German shepherd puppies go through several stages of growth before reaching their adult size. From the day they're born, the puppies grow at a steady rate through a gangly stage to maturing both physically and mentally until they reach adulthood. According to the American Kennel Club standard, the desired height for male German shepherds is between 24 and 26 inches at the withers, while females should be anywhere between 22 and 24 inches. An adult German shepherd is expected to weigh between 75 and 95 pounds.
This stage encompasses the puppy's first two weeks of life. The puppies, born blind and deaf, are pretty much helpless, unable to regulate their body temperature or eliminate without the help of their mom. About 90 percent of their time during this stage is spent sleeping while the remaining 10 percent is spent nursing. Depending on the size of the mother and the size of the puppies at birth, German shepherd puppies are expected to steadily grow at a rate of about 65 to 90 grams each day.
During the neonatal stage, puppies are often seen twitching, kicking and stretching in their sleep. This form of sleep called "_activated sleep"_ may seem concerning, but it's actually beneficial as it helps the pups grow the muscle tone necessary to allow them to hold themselves up.
This brief stage starts when the pups are 2 weeks old and ends when they're about 4 weeks. The puppies by now are able to see and hear and their first milk teeth start erupting. During this time, the German shepherd puppies should start walking though their movements may appear quite wobbly. As the puppies continue to develop, they'll start eliminating on their own. This is also a time during which the puppies will want to explore and start becoming more independent.
All puppies regardless of breed, require early and extensive socialization during the critical socialization stage taking place between 3 weeks and 12 weeks of age; however, this is especially important for a breed with a history as a guard dog like the German shepherd. Early exposure to friendly people is critical to prevent a German shepherd from becoming suspicious of everyone. Make sure your German shepherd puppy is safely exposed to as many new objects, situations, dogs, animals and all kinds of people of different ages and ethnic backgrounds during this time.
Toward the end of the socialization stage, when the pup is around 8 to 10 weeks of age, he'll go through his first fear period. It's important to provide puppies with plenty of support and create positive associations during this time. A second fear period is often noticed during adolescence.

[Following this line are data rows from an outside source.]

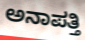
ಅನಾಪತ್ತಿ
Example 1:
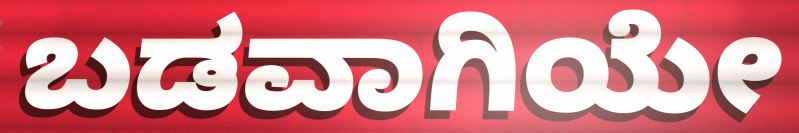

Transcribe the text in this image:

ಬಡವಾಗಿಯೇ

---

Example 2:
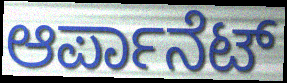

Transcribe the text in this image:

ಆರ್ಪಾನೆಟ್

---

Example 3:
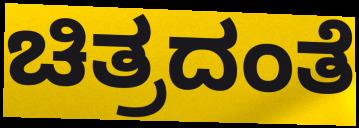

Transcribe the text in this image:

ಚಿತ್ರದಂತೆ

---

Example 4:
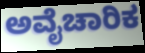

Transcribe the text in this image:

ಅವೈಚಾರಿಕ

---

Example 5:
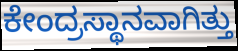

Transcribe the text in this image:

ಕೇಂದ್ರಸ್ಥಾನವಾಗಿತ್ತು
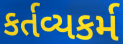
કર્તવ્યકર્મ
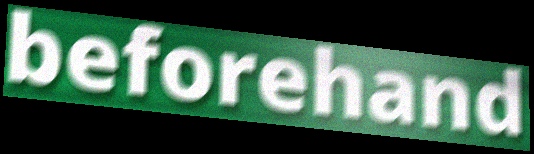
beforehand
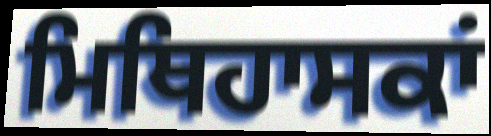
ਮਿਥਿਹਾਸਕਾਂ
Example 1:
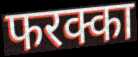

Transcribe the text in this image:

फरक्का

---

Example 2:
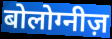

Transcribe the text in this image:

बोलोग्नीज़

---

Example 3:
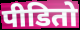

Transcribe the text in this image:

पीडितो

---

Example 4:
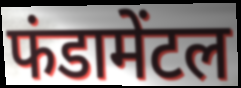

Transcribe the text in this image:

फंडामेंटल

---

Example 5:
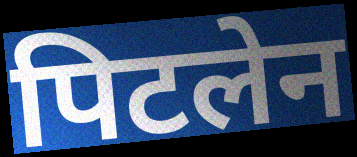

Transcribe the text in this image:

पिटलेन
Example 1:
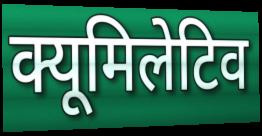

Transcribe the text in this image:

क्यूमिलेटिव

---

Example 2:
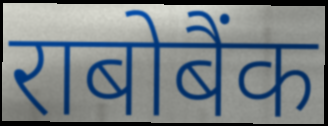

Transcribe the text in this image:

राबोबैंक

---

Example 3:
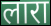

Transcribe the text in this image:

लारा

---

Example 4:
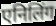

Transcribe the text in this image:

एनिलिंग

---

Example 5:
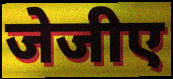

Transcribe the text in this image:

जेजीए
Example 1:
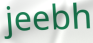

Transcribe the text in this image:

jeebh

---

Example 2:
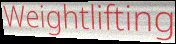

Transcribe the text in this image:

Weightlifting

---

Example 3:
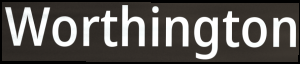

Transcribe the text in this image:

Worthington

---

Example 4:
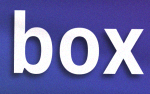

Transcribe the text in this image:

box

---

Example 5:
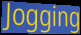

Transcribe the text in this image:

Jogging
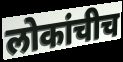
लोकांचीच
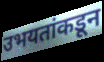
उभयतांकडून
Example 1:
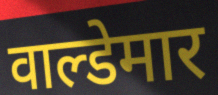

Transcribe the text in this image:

वाल्डेमार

This stage spans from 3 to 6 months of age when German shepherd pups become more independent and likely to wander away to explore their surroundings. Puppies during this time frame start losing their puppy teeth, which are gradually replaced by the adult ones. By the age of 4 months, the German shepherd puppy's ears should be standing up. This stage generally ends by the time the puppy reaches sexual maturity.
The age you decide to spay or neuter your German shepherd puppy can have an impact on his health down the road. It's best to hold off neutering or spaying until your German shepherd has reached at least 1 year of age to decrease the risks for orthopedic issues, recommends [Sherle R. Thompson](http://sequoyah-german-shepherds.com/spaying_or_neutering.htm), a veterinarian working for Sequoyah Animal Hospital in Soddy-Daisy, Tennessee and breeder of German shepherds.
Around 5 to 6 months of age, the German shepherd puppy should enter the adolescent stage, which coincides with the hormonal changes associate with sexual maturity. This stage is quite long, estimated to last until the youngster reaches 2 years of age in a breed as large as the German shepherd. Left intact, females will go into heat between 5 and 8 months of age, while males will start marking, mounting and roaming in search of a mate. By 6 months of age, most pups will have all their adult teeth and will go through a steady growth rate.
Large dog breeds like the German shepherd take quite a while to reach maturity. In general, females are faster to mature compared to males. Expect a German shepherd to reach physical maturity around the age of 2 and 2 1/2 and to be mentally mature around 3 years of age. By then end of this stage, German shepherds should have reached their adult size. However, it's important to recognize that each dog is an individual and may develop physically and mentally at a different rate.